Hedge Funds Are "All In" Again

As noted earlier this week, the market hit a new high (or is that low) in complacency earlier this week when we reported that August has seen the least volatility since 1995. Goldman's David Kostin picks up on this theme in his latest letter and writes that "the current streak of market stability represents the longest period without a 1%+/- daily move since the summer of 2014. Volatility has been similarly subdued with the VIX at 14."

What is more interesting is that according to Kostin, the current environment makes "stock-picking" virtually impossible: 

Stock picking has been challenging with three-month S&P 500 return dispersion ranking in the 4th percentile in 30 years indicating a tight distribution of company returns.

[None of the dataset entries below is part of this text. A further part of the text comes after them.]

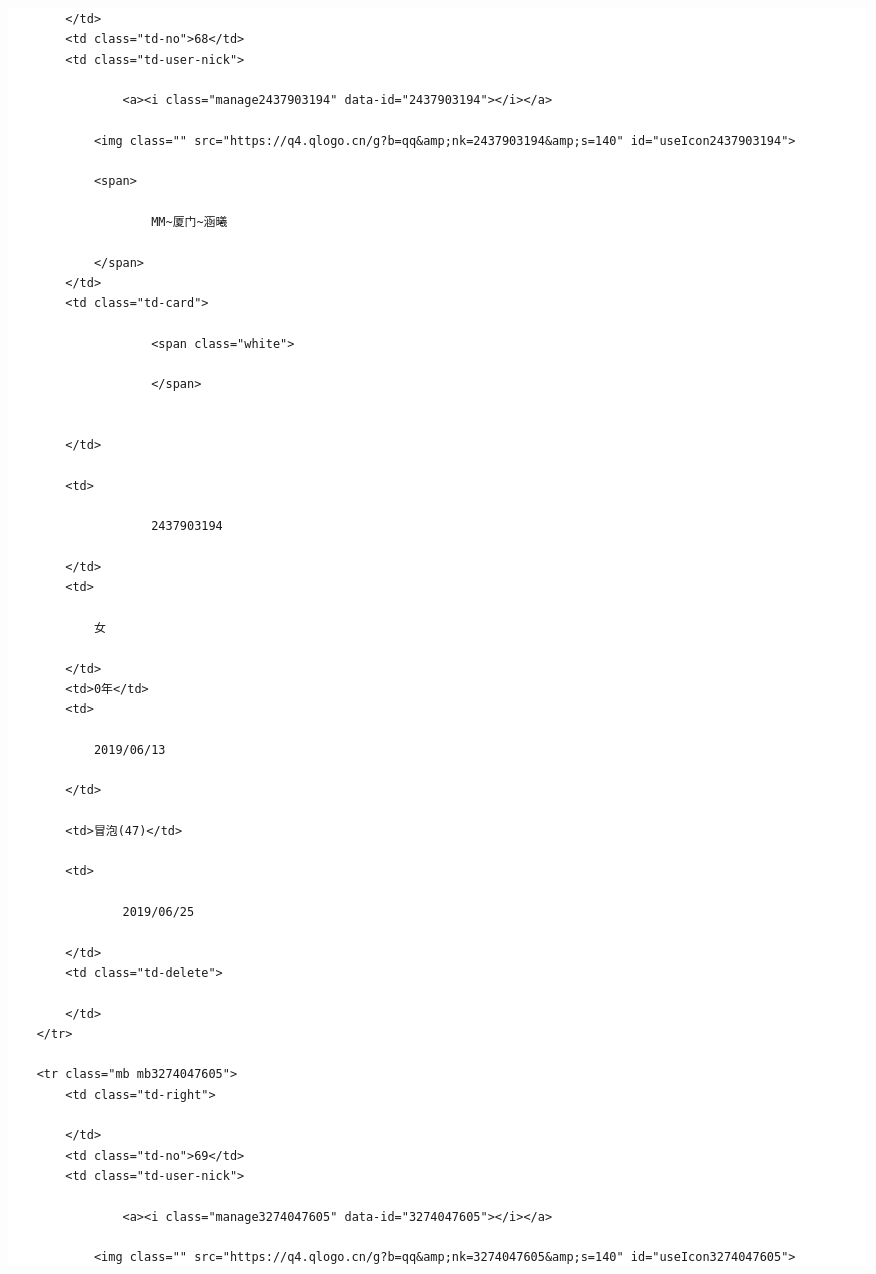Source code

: 			</td>
			<td class="td-no">68</td>
			<td class="td-user-nick">
				
					<a><i class="manage2437903194" data-id="2437903194"></i></a>
				
				<img class="" src="https://q4.qlogo.cn/g?b=qq&amp;nk=2437903194&amp;s=140" id="useIcon2437903194">
								
				<span>
					
						MM~厦门~涵曦
					
				</span>
			</td>
			<td class="td-card">
					
						<span class="white">
							
						</span>
					
				
			</td>
			
			<td>
								
						2437903194
					
			</td>
			<td>
				
				女
				
			</td>
			<td>0年</td>
			<td>
				
				2019/06/13
				
			</td>
			
			<td>冒泡(47)</td>
			
			<td>
				
					2019/06/25
				
			</td>
			<td class="td-delete">
								
			</td>
		</tr>	
		
		<tr class="mb mb3274047605">
			<td class="td-right">
				
			</td>
			<td class="td-no">69</td>
			<td class="td-user-nick">
				
					<a><i class="manage3274047605" data-id="3274047605"></i></a>
				
				<img class="" src="https://q4.qlogo.cn/g?b=qq&amp;nk=3274047605&amp;s=140" id="useIcon3274047605">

To be sure, he writes that some strategies have worked:" Cyclicals outperformed Defensives by 500 bp during the last month, Information Technology returned 4% while Telecom and Utilities both fell by 5%", even as Goldman's Hedge Fund VIP basket rallied by 3% (for reasons which as we explained last week, were mostly a short squeeze and a surge in leverage).

 

And yet, perhaps it is a function of the low dispersion that hedge funds, which at least on paper are supposed to generate the best risk-adjusted returns, are now dead last in the Sharpe ratio (risk adjusted return) league table.

So with volatility at near record low levels, stock-picking virtually impossible, and hedge funds underperforming every other asset class, what do they do?

Why go all in, of course: recall that year-end bonuses are due in just 4 months, and as of this moment they are not looking good.

The chart above shows the Goldman sentiment Indicator, which ranks net futures positioning versus the past 12 months. Readings below 10 or above 90 indicate extreme positions that are significant in predicting future returns. With the current 90 print, "predicted future returns" are sharply negative.